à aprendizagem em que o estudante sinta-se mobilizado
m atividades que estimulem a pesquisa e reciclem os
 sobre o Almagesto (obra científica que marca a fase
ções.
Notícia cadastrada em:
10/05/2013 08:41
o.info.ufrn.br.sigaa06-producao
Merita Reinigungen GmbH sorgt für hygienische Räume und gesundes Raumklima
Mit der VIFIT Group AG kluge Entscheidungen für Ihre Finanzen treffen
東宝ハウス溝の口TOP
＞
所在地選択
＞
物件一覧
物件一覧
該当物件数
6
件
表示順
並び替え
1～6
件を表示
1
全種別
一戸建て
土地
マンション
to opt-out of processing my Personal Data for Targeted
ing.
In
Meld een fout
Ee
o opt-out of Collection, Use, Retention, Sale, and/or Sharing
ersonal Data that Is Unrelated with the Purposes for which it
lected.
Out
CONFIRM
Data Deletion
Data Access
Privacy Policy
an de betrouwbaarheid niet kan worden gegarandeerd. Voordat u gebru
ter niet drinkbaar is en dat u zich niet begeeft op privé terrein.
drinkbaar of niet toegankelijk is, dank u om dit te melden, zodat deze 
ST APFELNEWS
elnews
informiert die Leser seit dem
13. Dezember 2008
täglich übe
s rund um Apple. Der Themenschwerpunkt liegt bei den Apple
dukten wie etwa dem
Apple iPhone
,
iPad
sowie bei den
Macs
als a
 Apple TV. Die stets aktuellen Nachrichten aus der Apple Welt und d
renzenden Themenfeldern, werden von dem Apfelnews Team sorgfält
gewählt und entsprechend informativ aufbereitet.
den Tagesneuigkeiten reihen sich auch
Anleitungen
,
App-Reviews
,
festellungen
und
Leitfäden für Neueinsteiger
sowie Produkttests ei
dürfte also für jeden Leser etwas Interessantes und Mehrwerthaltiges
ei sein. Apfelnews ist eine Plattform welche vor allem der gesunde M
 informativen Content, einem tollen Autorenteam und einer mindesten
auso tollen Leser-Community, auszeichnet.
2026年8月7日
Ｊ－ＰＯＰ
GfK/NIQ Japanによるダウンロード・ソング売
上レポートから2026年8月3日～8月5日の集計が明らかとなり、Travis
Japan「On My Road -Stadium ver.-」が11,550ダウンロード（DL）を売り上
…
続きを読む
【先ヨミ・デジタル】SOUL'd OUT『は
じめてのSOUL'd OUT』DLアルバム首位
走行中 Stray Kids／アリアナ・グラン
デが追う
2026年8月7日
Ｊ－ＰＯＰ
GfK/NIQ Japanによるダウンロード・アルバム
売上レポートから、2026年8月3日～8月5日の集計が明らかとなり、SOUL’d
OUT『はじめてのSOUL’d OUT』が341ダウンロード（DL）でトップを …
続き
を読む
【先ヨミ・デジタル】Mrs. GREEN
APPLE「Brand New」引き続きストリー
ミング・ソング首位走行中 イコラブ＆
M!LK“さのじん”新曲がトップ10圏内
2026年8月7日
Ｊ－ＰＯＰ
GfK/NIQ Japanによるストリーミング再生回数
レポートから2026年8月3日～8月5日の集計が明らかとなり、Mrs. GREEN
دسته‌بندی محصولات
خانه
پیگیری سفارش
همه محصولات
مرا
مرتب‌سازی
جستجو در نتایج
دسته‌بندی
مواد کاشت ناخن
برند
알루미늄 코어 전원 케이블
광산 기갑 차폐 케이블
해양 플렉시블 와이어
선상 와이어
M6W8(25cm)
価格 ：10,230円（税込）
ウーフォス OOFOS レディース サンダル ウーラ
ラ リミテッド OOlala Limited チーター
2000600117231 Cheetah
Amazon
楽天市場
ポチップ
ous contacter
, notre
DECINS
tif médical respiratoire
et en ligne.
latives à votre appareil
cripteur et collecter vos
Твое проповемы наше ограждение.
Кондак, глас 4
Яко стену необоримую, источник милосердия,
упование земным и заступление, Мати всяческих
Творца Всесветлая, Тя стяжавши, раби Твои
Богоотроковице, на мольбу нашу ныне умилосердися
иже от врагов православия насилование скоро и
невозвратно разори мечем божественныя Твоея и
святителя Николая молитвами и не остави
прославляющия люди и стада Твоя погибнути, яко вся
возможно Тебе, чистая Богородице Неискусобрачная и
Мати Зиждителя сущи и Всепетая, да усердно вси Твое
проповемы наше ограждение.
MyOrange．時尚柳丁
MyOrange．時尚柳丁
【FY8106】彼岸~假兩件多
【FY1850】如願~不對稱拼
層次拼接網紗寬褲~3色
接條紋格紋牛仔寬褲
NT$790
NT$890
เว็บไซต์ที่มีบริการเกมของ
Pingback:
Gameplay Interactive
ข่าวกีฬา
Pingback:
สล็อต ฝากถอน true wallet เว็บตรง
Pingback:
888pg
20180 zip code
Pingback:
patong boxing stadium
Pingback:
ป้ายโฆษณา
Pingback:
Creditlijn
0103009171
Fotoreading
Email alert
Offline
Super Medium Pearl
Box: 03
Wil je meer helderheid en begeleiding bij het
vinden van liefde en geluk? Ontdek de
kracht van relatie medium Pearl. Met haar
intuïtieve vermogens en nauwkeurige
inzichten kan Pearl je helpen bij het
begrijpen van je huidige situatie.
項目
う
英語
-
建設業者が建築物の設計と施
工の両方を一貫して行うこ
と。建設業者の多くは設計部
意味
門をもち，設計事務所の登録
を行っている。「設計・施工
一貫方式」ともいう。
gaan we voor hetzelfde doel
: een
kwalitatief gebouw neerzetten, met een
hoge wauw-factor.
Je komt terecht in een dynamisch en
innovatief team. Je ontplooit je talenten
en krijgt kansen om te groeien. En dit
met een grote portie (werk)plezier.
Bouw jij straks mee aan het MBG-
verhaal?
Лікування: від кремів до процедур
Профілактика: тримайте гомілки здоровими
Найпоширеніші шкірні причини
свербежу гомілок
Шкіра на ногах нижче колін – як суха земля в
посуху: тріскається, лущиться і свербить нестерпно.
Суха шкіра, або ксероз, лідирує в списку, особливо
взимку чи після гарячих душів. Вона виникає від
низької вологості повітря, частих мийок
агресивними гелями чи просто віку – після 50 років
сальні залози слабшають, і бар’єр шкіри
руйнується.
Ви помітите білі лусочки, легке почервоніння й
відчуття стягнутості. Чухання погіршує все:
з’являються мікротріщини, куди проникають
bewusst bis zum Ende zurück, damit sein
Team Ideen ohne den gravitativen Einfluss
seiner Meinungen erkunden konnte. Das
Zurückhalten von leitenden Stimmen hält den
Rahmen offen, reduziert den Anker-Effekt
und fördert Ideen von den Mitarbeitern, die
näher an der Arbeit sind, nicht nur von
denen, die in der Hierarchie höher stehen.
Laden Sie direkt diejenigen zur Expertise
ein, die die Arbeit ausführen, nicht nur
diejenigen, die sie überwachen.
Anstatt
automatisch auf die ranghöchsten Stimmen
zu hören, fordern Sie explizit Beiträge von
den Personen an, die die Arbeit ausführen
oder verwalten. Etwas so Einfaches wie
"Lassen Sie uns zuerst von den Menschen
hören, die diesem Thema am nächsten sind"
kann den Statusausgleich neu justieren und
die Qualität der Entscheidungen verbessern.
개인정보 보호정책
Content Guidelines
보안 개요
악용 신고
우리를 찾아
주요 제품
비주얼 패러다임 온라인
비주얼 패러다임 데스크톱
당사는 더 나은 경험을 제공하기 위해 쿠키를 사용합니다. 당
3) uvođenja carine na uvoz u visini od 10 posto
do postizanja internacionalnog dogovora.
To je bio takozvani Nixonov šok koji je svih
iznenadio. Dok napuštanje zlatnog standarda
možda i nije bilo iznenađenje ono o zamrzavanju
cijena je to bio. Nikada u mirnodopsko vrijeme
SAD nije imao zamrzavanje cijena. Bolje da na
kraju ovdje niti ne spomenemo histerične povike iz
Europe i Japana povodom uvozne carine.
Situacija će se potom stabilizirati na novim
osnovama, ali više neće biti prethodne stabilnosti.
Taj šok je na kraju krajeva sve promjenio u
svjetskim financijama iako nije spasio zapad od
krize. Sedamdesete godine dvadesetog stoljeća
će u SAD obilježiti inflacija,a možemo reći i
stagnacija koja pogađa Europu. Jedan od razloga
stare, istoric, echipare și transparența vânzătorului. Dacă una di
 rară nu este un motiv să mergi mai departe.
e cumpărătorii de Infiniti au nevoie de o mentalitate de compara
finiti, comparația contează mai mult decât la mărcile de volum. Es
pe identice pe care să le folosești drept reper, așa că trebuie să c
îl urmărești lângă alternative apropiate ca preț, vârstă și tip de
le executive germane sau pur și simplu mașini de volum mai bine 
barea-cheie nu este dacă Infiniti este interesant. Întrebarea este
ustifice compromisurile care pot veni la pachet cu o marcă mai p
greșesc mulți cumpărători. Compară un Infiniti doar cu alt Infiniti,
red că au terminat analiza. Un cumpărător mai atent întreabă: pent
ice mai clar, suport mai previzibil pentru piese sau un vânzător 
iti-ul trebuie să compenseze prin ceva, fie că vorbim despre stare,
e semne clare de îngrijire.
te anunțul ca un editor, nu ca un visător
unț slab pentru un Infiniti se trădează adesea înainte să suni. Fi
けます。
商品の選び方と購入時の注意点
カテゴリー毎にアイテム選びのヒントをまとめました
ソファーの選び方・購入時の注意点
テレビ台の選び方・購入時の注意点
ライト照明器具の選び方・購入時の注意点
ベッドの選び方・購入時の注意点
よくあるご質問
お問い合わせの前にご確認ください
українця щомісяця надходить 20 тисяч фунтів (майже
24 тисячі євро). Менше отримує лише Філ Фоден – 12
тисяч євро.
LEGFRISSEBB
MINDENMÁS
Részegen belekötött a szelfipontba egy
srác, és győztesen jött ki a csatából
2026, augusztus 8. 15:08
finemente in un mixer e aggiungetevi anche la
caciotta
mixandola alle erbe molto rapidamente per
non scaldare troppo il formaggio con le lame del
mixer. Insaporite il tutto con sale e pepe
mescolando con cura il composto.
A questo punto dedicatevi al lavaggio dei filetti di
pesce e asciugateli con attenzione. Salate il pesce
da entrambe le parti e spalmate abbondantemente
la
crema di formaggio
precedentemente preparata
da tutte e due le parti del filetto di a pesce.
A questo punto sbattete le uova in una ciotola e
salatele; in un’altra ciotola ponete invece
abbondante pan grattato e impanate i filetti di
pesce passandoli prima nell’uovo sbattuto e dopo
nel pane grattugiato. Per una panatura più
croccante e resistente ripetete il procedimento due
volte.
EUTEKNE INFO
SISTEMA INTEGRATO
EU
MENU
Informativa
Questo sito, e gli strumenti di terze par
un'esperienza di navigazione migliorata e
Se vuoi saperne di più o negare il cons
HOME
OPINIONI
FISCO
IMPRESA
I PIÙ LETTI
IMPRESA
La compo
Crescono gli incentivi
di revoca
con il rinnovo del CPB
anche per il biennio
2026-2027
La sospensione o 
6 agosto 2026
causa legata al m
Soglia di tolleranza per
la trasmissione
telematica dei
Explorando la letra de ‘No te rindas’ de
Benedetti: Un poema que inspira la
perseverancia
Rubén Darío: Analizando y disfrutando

— Request —
Out of the data above, transcribe exactly and only the lines starting with the line that has "взимку чи після" and going on through the line that has "oder verwalten. Etwas so Einfaches wie", both included.

— Response to the exercise —
взимку чи після гарячих душів. Вона виникає від
низької вологості повітря, частих мийок
агресивними гелями чи просто віку – після 50 років
сальні залози слабшають, і бар’єр шкіри
руйнується.
Ви помітите білі лусочки, легке почервоніння й
відчуття стягнутості. Чухання погіршує все:
з’являються мікротріщини, куди проникають
bewusst bis zum Ende zurück, damit sein
Team Ideen ohne den gravitativen Einfluss
seiner Meinungen erkunden konnte. Das
Zurückhalten von leitenden Stimmen hält den
Rahmen offen, reduziert den Anker-Effekt
und fördert Ideen von den Mitarbeitern, die
näher an der Arbeit sind, nicht nur von
denen, die in der Hierarchie höher stehen.
Laden Sie direkt diejenigen zur Expertise
ein, die die Arbeit ausführen, nicht nur
diejenigen, die sie überwachen.
Anstatt
automatisch auf die ranghöchsten Stimmen
zu hören, fordern Sie explizit Beiträge von
den Personen an, die die Arbeit ausführen
oder verwalten. Etwas so Einfaches wie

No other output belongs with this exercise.